Да ёпрст!

В жизни не матерились.

До бунта против мамы я всегда была правильной девочкой.

Но сейчас я прямо морально готова к своему первому в жизни, отборному, русскому мату…

Потому что других слов у меня уже просто нет!

– Мизинец гони – продолжают требовать у меня. – Я тут с тобой не шутку шучу. А то, смотри, Ирочка, мизинец не дашь, я на непристойности перейду.

Скрепя зубами, сгибаю мизинец крючком .

И босс тут же цепляется за него своим огромным пальцем.

Тянет к своей груди, крепко сжимает…

А другой рукой снова цепляет мой подбородок и упрямо разворачивает к себе.

Глядя на меня исподлобья, начинает со всей серьёзностью декламировать детскую мирилку.

– Мирись-мирись, и больше не дерись…. – по-бандитски сипит он.– А если будешь драться, я буду…Целоваться…

– Что?!

– Что слышала. А теперь – обнимемся и закрепим договор – деловито отвечает босс.

И, не успеваю я пискнуть, как меня притягивают к себе, впечатывая в голую грудь.

От шока я на мгновение замираю.

Щекой чувствую горячую, твердую грудь и сердце, которое тарабанит, как сумасшедшее.

Медленно вдыхаю, пытаясь успокоиться.

А затем – выдыхаю, понимая, что легче будет просто придушить своего, чтоб его, босса…

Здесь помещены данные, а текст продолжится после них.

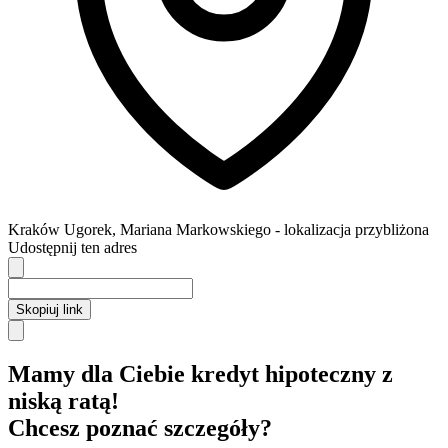
Kraków
Ugorek,
Mariana Markowskiego
- lokalizacja przybliżona
Udostępnij ten adres
Skopiuj link
Mamy dla Ciebie kredyt hipoteczny z
niską ratą!
Chcesz poznać szczegóły?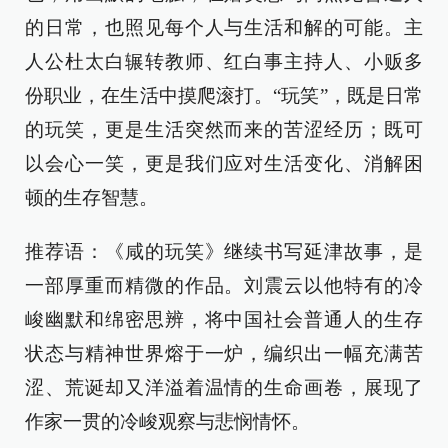
的日常，也照见每个人与生活和解的可能。主
人公杜太白辗转教师、红白事主持人、小贩多
份职业，在生活中摸爬滚打。“玩笑”，既是日常
的玩笑，更是生活突然而来的苦涩经历；既可
以会心一笑，更是我们应对生活变化、消解困
顿的生存智慧。
推荐语：《咸的玩笑》继续书写延津故事，是
一部厚重而精微的作品。刘震云以他特有的冷
峻幽默和绵密思辨，将中国社会普通人的生存
状态与精神世界熔于一炉，编织出一幅充满苦
涩、荒诞却又洋溢着温情的生命画卷，展现了
作家一贯的冷峻观察与悲悯情怀。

– Э. Ты мне там не сопи , борзёнок мелкий… Романтика же…

Ну да.

Романтика.

Метель за окном, безлюдный лес и любвеобильный медведь, который прижимает меня к своей груди.

А еще я, которая с этим фактом глубоко не согласная.

И, пока этот медведь, сжимая меня лапой, счастливо смотрит в даль, я – изо всех сил начинаю вырываться.

Упираюсь руками в его горячую грудь, тарабаню по ней, бью!

Но сдвинуться не получается ни на миллиметр.

Зато на лице босса никаких усилий по удержанию меня.

Одно чистое блаженство.

– А еще один такой финт – целоваться будем… – мечтательно тянет он. – Я с тобой на мизинцах уже все обговорил. А это, Стрелецкая, не шутки.

– Да отпустите вы меня!

– Требую еще минутку… А то у меня что-то сердце разошлось, Стрелецкая.... Я, знаешь ли, инфаркта не хочу. Довела своими обидами, теперь успокаивай!

Боже, ну почему я?!

Что я такого сделала в своей короткой жизни? – сокрушенно вопрошаю про себя.

Но, на всякий случай, затихаю в руках босса.

Только дышу возмущенно и громко, как на осмотре у доктора с фонендоскопом.

– Минута, вообще-то, прошла… – цежу, наблюдая за временем на панели.

– Да ты сердце моё бешеное сначала послушай, Ирина Сергеевна, а потом такие циничные вещи говори…

– Босс! – неожиданно громко рявкаю я . – Немедленно отпустите меня!

Заман Исхарович возмущенно цокает языком и , с явным недовольством, приподнимает свою тяжелую руку, позволяя мне выйти из плена.

– Беги, злючка.

И я отлетаю от него, как ошпаренная.

Выравниваясь на своем сиденье, стреляю в наглеца бешеным взглядом…

И вижу, что глазами меня так и жрут!

Прям с аппетитом, чуть ли обгладывая с головы до ног.

Мой взгляд в панике судорожно заметался и опустился вниз, на растянувшиеся в хищной усмешке губы, испуганно отлетел на пресс, и, по чистой случайности, соскользнул ниже…

О-ой!

Вот туда лучше было не смотреть…

– Ирина Сергеевна, а что это вы так покраснели? – тут же спрашивают меня вкрадчиво.

И это совершенно не тот вопрос, который нужно задавать краснеющим людям!

Потому что я уже чувствую, как начинаю краснеть еще больше.

– Жарко потому что в машине… – бурчу себе под нос.

И отворачиваюсь к окну.

– А-а-а. А я грешным делом подумал, что вы куда-то не туда посмотрели и о блудных делах помышлять стали.

Божечки, помоги мне не попасть в тюрьму…

Меня, кажется, упорно провоцируют.

– Может, мы уже поедем?!

– Да вы не смущайтесь так, Ирина Сергеевна. Вещи ведь вполне естественные. Без них человечество не сумело бы выжить! А когда-нибудь и мы с вами внесем в этот вечный процесс свой неоценимый вклад.